Israël annonce un renforcement majeur de son contrôle en Cisjordanie occupée
Le cabinet de sécurité israélien a dévoilé ce dimanche 8 février une série de mesures destinées à renforcer significativement le contrôle israélien sur la Cisjordanie, y compris dans des zones actuellement administrées par l'Autorité palestinienne. Ces décisions, annoncées par le ministre de la Défense Israel Katz et son homologue des Finances Bezalel Smotrich, modifient radicalement les procédures d'enregistrement foncier et d'acquisition de biens dans ce territoire occupé depuis 1967.
Des changements fonciers pour faciliter l'expansion des colonies
Selon The Times of Israël, ces mesures visent explicitement à lever des obstacles datant de plusieurs décennies, à abroger une législation jordanienne qualifiée de discriminatoire et à permettre un développement accéléré des colonies israéliennes sur le terrain. Le texte supprime notamment une disposition interdisant aux Juifs d'acheter des terres, une mesure qui, selon les autorités israéliennes, facilitera l'installation des Israéliens en Cisjordanie.
Bezalel Smotrich, figure de l'extrême droite israélienne, colon lui-même et partisan d'une annexion de la Cisjordanie, a salué ces décisions en déclarant : « Nous approfondissons nos racines dans toutes les régions de la Terre d'Israël et enterrons l'idée d'un État palestinien. » Ces propos illustrent l'objectif politique sous-jacent de ces réformes, qui risquent d'aggraver considérablement la situation des Palestiniens sur le territoire.

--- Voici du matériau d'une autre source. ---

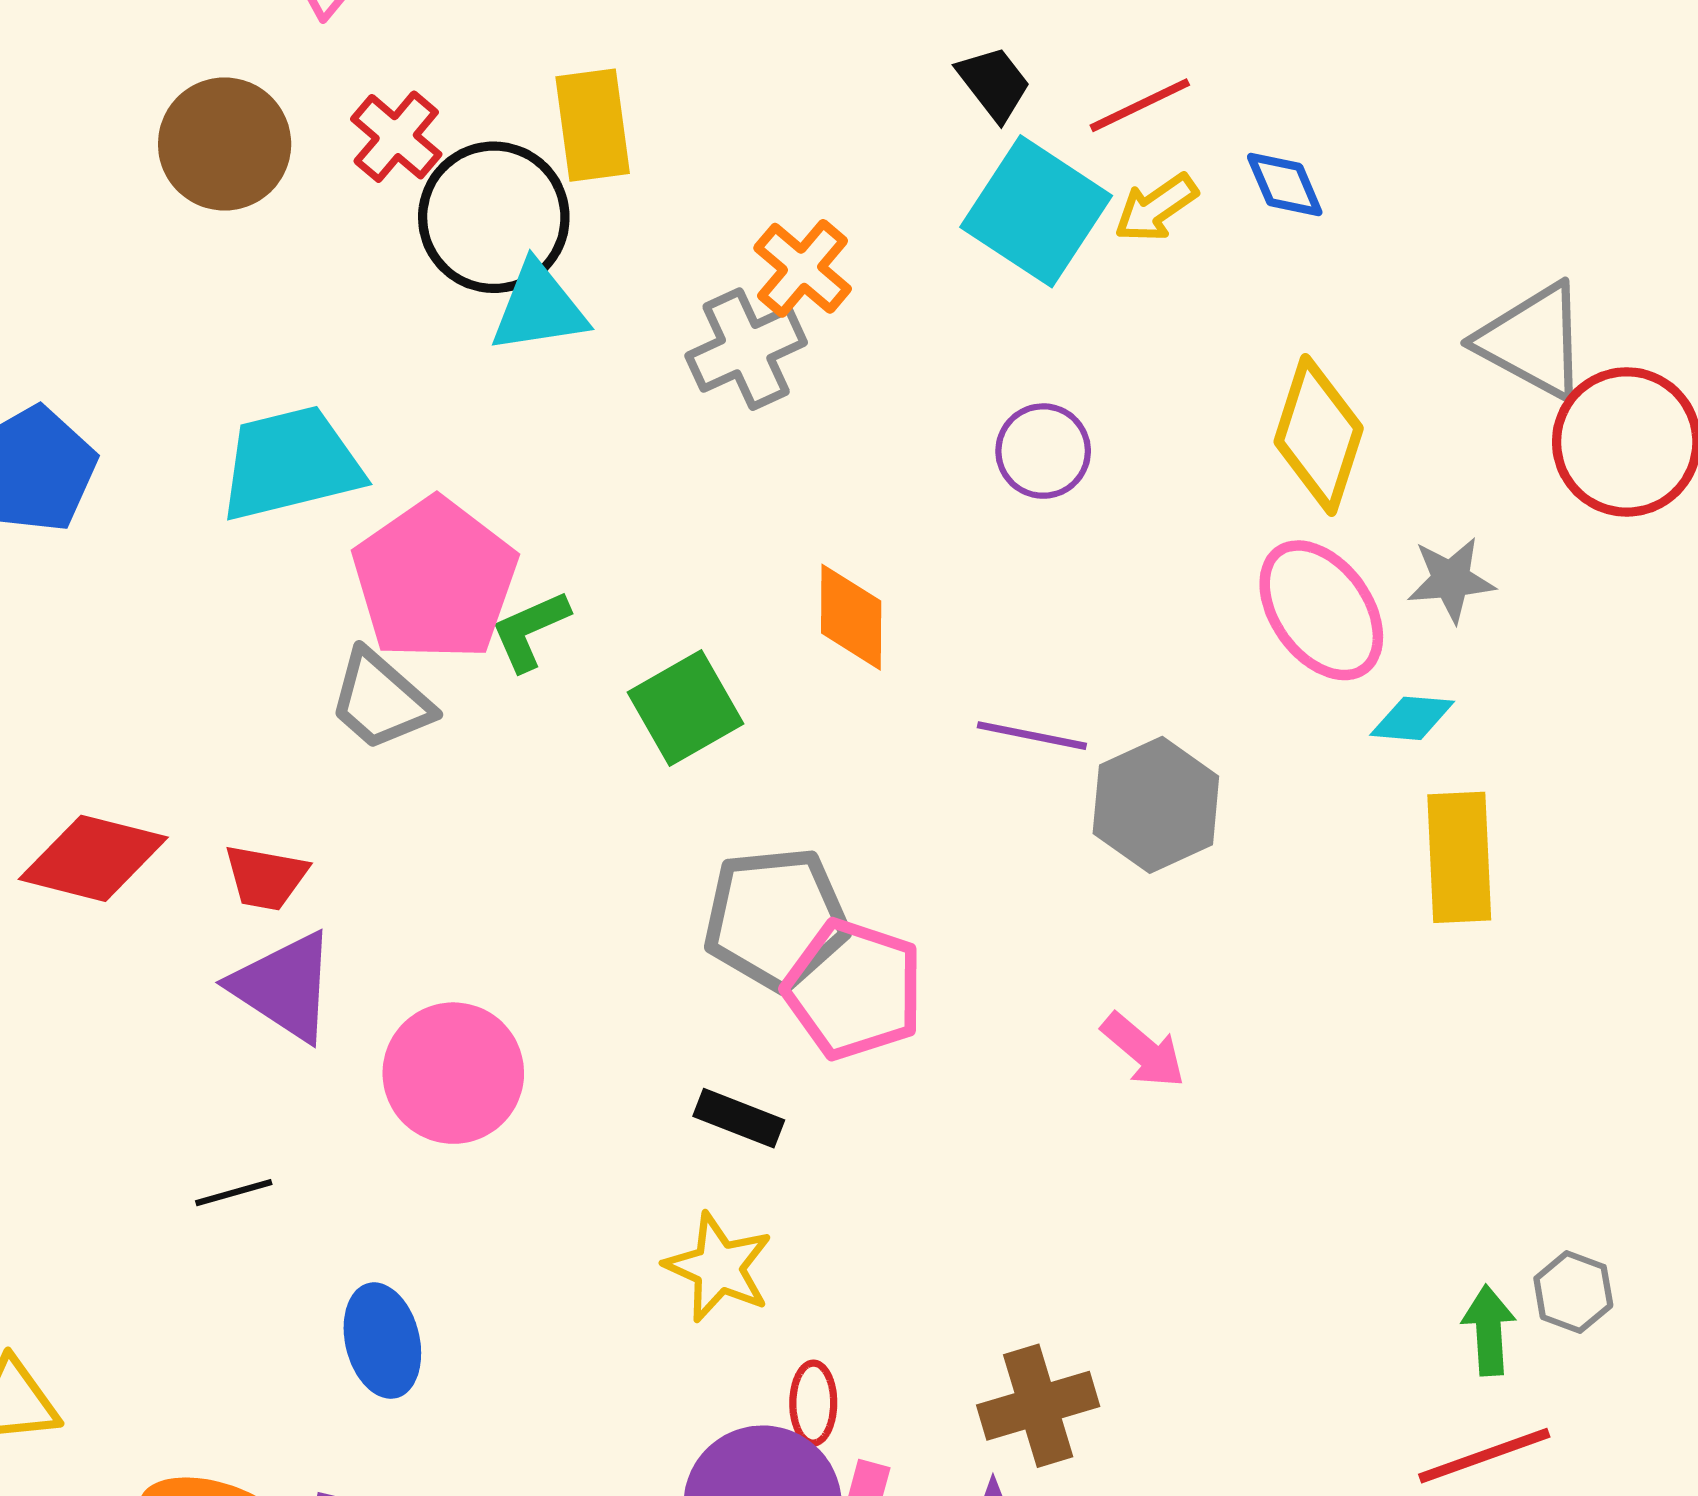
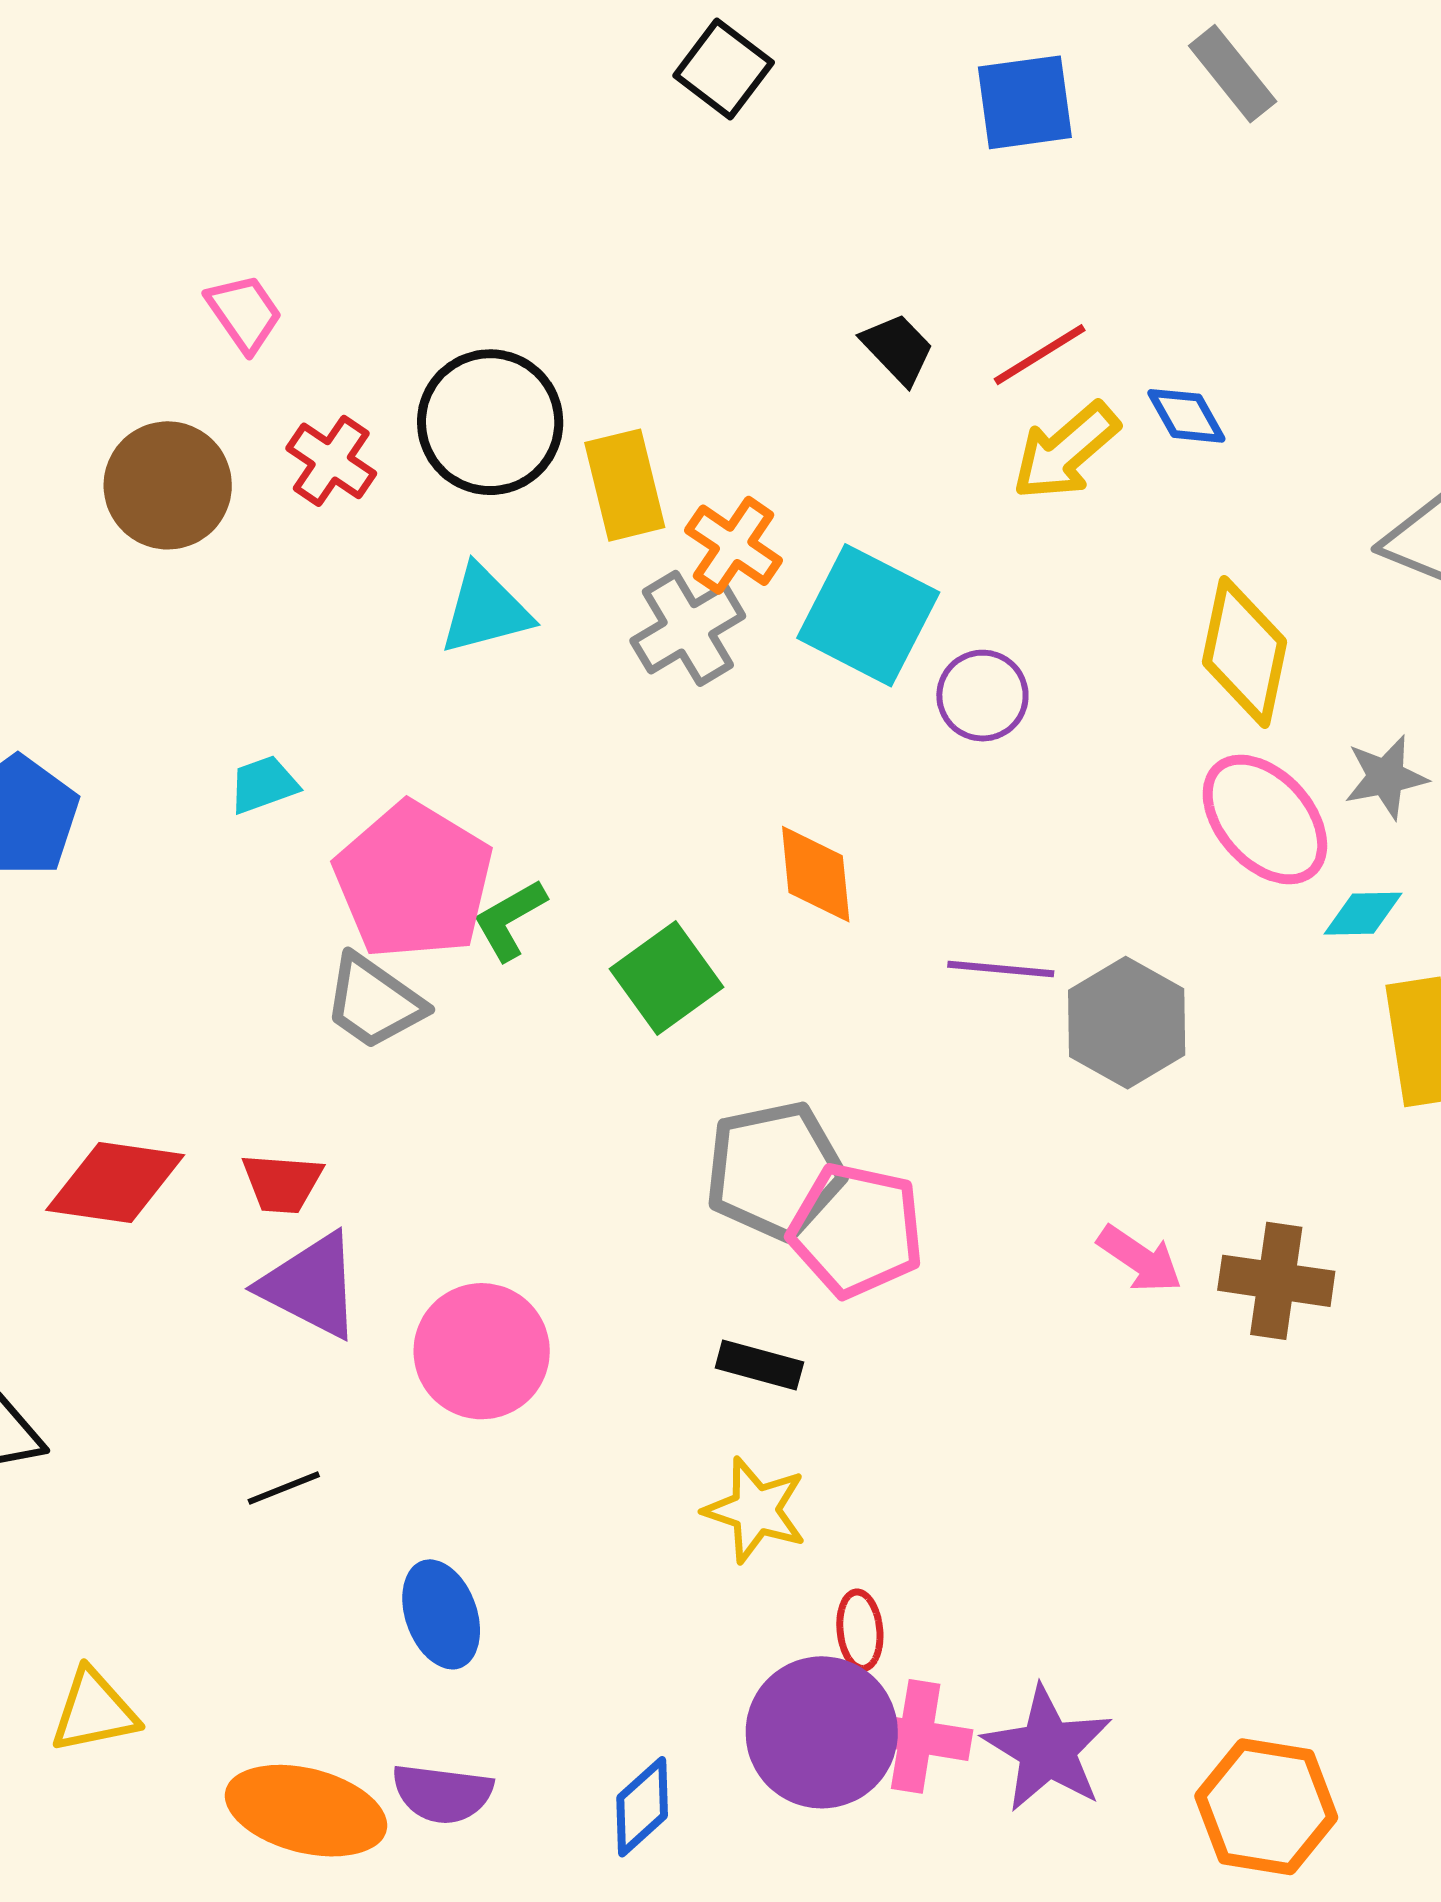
yellow rectangle: (593, 125) -> (625, 485), moved
yellow arrow: (1156, 208) -> (1066, 451), size x1.4
cyan square: (1036, 211) -> (868, 615), moved
black circle: (494, 217) -> (490, 422), moved
cyan trapezoid: (290, 464) -> (263, 785), size x0.5
brown cross: (1038, 1406) -> (1276, 1281), moved, turned 31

Extension du contrôle sur les sites religieux et les permis de construire
Les nouvelles mesures accordent également aux autorités israéliennes le pouvoir d'administrer certains sites religieux, même lorsqu'ils sont situés dans des zones placées sous le contrôle de l'Autorité palestinienne. Parmi les lieux concernés figurent :
- Le Caveau des Patriarches à Hébron
- La mosquée d'Ibrahim, lieu saint pour les trois monothéismes
- La tombe de Rachel à Bethléem
De plus, les permis de construire, qui devaient auparavant être validés à la fois par la municipalité et par l'Administration civile, nécessiteront désormais une autorisation exclusive de l'autorité israélienne. Ce changement centralise davantage le pouvoir décisionnel entre les mains d'Israël, réduisant l'autonomie palestinienne dans la gestion des affaires civiles.
Vives condamnations palestiniennes et internationales
Le président de l'Autorité palestinienne, Mahmoud Abbas, a immédiatement condamné ces décisions, les qualifiant d'illégales et invalides. Il a exigé l'intervention des États-Unis et de l'ONU pour stopper leur mise en œuvre, selon l'agence officielle de presse WAFA. Le Hamas a également réagi, dénonçant une « escalade » et appelant les pays arabes et musulmans à couper leurs relations avec Israël.
L'organisation israélienne Peace Now, qui prône une solution à deux États, a critiqué ces mesures en affirmant : « Benyamin Netanyahou a promis de renverser le Hamas à Gaza, mais en pratique, il a choisi de renverser l'Autorité palestinienne, d'annuler les accords signés par Israël et d'imposer une annexion de fait. » L'ONG Emek Shaveh, dédiée à la protection des sites anciens en tant que biens publics, a également condamné ces décisions, soulignant leur impact négatif sur les communautés locales.
Ces développements marquent une étape significative dans le conflit israélo-palestinien, avec des implications profondes pour l'avenir de la région et la possibilité d'une résolution négociée.